§ **Information shown**:
• • • • •
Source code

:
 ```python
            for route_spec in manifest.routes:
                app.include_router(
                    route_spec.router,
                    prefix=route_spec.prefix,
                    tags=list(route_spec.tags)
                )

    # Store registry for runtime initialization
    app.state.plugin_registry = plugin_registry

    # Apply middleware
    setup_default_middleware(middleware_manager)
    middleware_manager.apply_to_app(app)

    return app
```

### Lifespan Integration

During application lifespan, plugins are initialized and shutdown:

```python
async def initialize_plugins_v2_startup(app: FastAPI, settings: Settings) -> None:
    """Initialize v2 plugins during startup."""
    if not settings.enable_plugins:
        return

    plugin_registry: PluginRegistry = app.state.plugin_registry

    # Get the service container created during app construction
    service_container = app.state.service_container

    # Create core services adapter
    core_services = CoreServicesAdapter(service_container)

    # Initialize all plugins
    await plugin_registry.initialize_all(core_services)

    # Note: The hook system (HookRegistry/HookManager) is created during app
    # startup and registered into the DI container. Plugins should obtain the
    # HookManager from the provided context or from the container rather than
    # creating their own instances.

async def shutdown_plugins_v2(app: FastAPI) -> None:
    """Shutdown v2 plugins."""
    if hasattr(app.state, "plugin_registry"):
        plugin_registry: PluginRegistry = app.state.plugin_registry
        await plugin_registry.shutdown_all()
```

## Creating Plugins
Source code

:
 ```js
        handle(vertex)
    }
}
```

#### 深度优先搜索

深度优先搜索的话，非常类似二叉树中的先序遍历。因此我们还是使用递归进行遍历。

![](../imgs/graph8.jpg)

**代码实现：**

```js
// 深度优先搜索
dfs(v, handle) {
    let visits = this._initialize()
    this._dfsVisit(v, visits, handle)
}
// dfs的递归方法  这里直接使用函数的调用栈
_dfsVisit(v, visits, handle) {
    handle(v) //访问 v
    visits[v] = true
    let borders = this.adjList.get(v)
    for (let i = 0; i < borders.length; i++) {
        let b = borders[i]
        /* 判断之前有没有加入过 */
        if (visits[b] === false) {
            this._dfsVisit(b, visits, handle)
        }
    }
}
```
• • • • •
Every line above should be written out again, unchanged.

Source code

:
 ```python
            for route_spec in manifest.routes:
                app.include_router(
                    route_spec.router,
                    prefix=route_spec.prefix,
                    tags=list(route_spec.tags)
                )

    # Store registry for runtime initialization
    app.state.plugin_registry = plugin_registry

    # Apply middleware
    setup_default_middleware(middleware_manager)
    middleware_manager.apply_to_app(app)

    return app
```

### Lifespan Integration

During application lifespan, plugins are initialized and shutdown:

```python
async def initialize_plugins_v2_startup(app: FastAPI, settings: Settings) -> None:
    """Initialize v2 plugins during startup."""
    if not settings.enable_plugins:
        return

    plugin_registry: PluginRegistry = app.state.plugin_registry

    # Get the service container created during app construction
    service_container = app.state.service_container

    # Create core services adapter
    core_services = CoreServicesAdapter(service_container)

    # Initialize all plugins
    await plugin_registry.initialize_all(core_services)

    # Note: The hook system (HookRegistry/HookManager) is created during app
    # startup and registered into the DI container. Plugins should obtain the
    # HookManager from the provided context or from the container rather than
    # creating their own instances.

async def shutdown_plugins_v2(app: FastAPI) -> None:
    """Shutdown v2 plugins."""
    if hasattr(app.state, "plugin_registry"):
        plugin_registry: PluginRegistry = app.state.plugin_registry
        await plugin_registry.shutdown_all()
```

## Creating Plugins
Source code

:
 ```js
        handle(vertex)
    }
}
```

#### 深度优先搜索

深度优先搜索的话，非常类似二叉树中的先序遍历。因此我们还是使用递归进行遍历。

![](../imgs/graph8.jpg)

**代码实现：**

```js
// 深度优先搜索
dfs(v, handle) {
    let visits = this._initialize()
    this._dfsVisit(v, visits, handle)
}
// dfs的递归方法  这里直接使用函数的调用栈
_dfsVisit(v, visits, handle) {
    handle(v) //访问 v
    visits[v] = true
    let borders = this.adjList.get(v)
    for (let i = 0; i < borders.length; i++) {
        let b = borders[i]
        /* 判断之前有没有加入过 */
        if (visits[b] === false) {
            this._dfsVisit(b, visits, handle)
        }
    }
}
```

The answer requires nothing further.